Yeast is also very little.  It is a single-cell organism.  And once it is mixed in with the flour it is lost.  The eye can no longer perceive it.  It is hidden – like a seed under the soil. 

 

And yet, it is active.  It makes the dough come alive; it makes the dough rise and expand.  Once it is in there, there is no getting rid of it.  It just takes over.  In this case, in Jesus’ example, a little yeast animates sixty pounds of dough – enough bread to go around, enough bread to start a party, enough bread to feed a revolution.      

 

The kingdom of heaven always starts small: like a baby in a manger, like a seed in the soil, like a yeast in the mix, like a spark in a pine forest.  But then it grows.  There are moments when the growth is too small to notice, but the kingdom is never stagnant; neither is it tame; neither is it content to allow the worst aspects of the status quo to dominate the grand narrative of history.

 

While the kingdom is at times obscured by the pain and misery of this world, by the violence and brokenness of our age, Jesus would warn us not to dismiss the tremors of this unseen agitator.  I know that sometimes heaven feels forever away, justice feels like an impossible dream, peace like a distant fantasy.  But if you pay attention you can feel the earth moving, starting to shake.  That shaking you feel is the kingdom coming; it is the prayer of Jesus coming true.
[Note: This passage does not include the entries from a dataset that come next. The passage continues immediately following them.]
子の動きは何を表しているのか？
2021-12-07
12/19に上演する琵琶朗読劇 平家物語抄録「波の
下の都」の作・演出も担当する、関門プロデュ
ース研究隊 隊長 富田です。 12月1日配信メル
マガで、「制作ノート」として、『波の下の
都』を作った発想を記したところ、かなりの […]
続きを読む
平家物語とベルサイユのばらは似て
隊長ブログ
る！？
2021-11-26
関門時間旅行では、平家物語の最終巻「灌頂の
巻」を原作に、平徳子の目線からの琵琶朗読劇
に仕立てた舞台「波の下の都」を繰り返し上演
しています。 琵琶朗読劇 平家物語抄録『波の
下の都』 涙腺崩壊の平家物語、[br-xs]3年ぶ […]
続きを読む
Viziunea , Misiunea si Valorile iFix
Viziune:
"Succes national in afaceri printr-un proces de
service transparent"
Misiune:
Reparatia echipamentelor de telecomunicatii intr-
The barren ground under our feet is pregnant with hope, is teeming with divine possibility. 

 

We are children of that coming kingdom – with eyes on the possibility and hope clutched in our pounding hearts.  Even when it feels like a futile endeavor, and at times it will, keep dropping seeds, keep sowing love in this world.  Little by little, those seeds will break through; they will alter the landscape; they will make their presence known.   

 

I don’t know why God things starts so small.  But I do know that the end God has in mind is not small at all.  These tiny sparks, set in the tinder of hungry hearts, planted in the barren places of this desperate world, will grow into a fire; the fire will spread; it will spread and spread until the old kingdoms, with their oppressive wrath and their greedy strivings, are burnt to the ground.  And then, finally, like a seedling pushing through the soil, the kingdom of heaven will come. The answer to Jesus’ prayer will rise out of the ashes.